* Task description: Retype the text read from each of the items below word for word, and leave the pictures out of your answer.

++++++++++

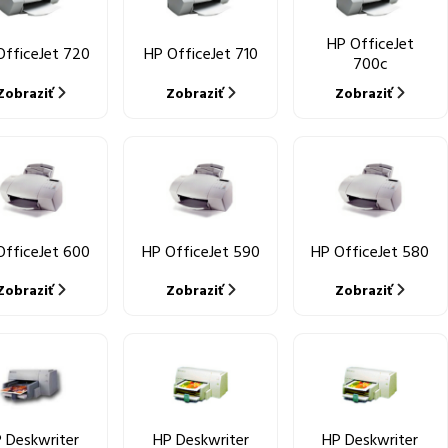
HP OfficeJet
OfficeJet 720
HP OfficeJet 710
700c
Zobraziť
Zobraziť
Zobraziť
OfficeJet 600
HP OfficeJet 590
HP OfficeJet 580
Zobraziť
Zobraziť
Zobraziť
 Deskwriter
HP Deskwriter
HP Deskwriter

++++++++++

* Response to the exercise:
HP OfficeJet
OfficeJet 720
HP OfficeJet 710
700c
Zobraziť
Zobraziť
Zobraziť
OfficeJet 600
HP OfficeJet 590
HP OfficeJet 580
Zobraziť
Zobraziť
Zobraziť
 Deskwriter
HP Deskwriter
HP Deskwriter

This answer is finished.